Western Christians often mention Brother Roger Schutz, founder of France’s Protestant monastery of Taize (TIME, April 29, 1974), as a saint. Brother Roger’s worldwide Taize youth groups are out to change the world, but what he offers at Taize —and to them—is essentially a shared life based deeply on prayer. “We should not pray for any useful end,” Brother Roger has written, “but in order to create a community of free men with Christ.”
Most living saints, activists or no, of course do get down on their knees and pray, some for hours a day. In the traditional concept of sainthood, in fact, prayer is an essential condition of sanctity, the key to the deeds that surround it. Most of today’s saintly people would agree that the concept has not changed.

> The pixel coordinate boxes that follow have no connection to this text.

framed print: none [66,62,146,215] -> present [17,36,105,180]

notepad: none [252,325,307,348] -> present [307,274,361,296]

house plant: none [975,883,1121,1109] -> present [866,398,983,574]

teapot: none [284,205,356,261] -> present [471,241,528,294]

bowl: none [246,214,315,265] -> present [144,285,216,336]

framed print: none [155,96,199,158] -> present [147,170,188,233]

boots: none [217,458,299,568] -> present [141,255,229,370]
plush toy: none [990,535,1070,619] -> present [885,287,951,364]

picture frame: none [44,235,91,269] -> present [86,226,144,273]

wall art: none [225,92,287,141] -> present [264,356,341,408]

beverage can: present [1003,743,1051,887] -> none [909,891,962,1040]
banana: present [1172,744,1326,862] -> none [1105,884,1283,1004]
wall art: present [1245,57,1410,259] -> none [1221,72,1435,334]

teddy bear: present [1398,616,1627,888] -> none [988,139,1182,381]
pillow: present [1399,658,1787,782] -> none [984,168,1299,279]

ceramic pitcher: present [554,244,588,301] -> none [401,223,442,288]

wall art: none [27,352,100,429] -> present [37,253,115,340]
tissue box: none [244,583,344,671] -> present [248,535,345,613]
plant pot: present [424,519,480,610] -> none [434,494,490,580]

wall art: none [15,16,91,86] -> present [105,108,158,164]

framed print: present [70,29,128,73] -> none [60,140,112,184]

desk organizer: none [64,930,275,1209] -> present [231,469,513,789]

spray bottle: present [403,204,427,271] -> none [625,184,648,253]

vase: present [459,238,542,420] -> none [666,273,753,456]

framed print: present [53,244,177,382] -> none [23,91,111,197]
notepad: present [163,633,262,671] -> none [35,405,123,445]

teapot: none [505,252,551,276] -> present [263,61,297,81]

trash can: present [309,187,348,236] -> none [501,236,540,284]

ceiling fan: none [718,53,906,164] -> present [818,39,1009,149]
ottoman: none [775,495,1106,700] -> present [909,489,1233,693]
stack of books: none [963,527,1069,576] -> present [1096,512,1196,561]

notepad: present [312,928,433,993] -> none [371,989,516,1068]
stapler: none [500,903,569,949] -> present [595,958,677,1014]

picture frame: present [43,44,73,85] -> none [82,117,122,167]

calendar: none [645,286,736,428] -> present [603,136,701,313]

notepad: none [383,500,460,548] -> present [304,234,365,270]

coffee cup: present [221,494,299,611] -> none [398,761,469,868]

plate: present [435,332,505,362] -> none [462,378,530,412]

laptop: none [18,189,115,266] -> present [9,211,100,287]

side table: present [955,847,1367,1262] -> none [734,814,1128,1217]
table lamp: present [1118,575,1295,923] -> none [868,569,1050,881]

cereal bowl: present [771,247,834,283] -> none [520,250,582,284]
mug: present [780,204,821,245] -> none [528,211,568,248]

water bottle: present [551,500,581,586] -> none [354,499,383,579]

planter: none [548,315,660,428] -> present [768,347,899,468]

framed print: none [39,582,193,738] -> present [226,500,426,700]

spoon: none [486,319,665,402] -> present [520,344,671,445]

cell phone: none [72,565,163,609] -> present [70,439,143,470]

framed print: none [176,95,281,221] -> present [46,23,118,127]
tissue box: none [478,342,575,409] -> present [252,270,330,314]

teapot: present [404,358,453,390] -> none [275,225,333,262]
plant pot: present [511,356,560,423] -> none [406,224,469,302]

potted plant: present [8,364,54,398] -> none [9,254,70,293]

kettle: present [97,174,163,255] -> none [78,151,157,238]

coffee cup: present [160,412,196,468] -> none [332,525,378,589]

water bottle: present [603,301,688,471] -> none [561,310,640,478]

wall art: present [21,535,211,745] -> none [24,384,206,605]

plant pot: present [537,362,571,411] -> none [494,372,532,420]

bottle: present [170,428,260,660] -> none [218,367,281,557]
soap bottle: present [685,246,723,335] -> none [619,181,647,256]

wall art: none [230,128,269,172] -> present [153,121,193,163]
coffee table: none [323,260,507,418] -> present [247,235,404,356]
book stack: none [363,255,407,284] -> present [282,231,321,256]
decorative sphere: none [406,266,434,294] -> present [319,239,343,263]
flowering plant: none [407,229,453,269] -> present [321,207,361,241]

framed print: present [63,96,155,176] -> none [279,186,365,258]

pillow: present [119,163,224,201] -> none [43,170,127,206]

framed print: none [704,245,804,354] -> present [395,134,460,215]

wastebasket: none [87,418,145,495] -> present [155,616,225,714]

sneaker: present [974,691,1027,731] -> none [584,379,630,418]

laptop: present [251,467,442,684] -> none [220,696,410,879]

“To keep a lamp burning,” Mother Teresa told Correspondent Shepherd, “we have to keep putting oil in it.” To build her own faith, she said, “I had to struggle, I had to pray, I had to make sacrifices before I could say ‘yes’ to God.”
Those who succeed, however, share something of a revelation.
Schwester Selma of Jerusalem cherishes a poem by Rabindranath Tagore, the great Bengali poet of Calcutta, that perhaps says it best:
I slept and dreamt That life was joy I awoke and saw That life was duty I acted and behold Duty was joy.
That may be a liberating truth. Perhaps, in a world that celebrates this season with more than a touch of hedonism, it is just the corrective message that the saints among us bring.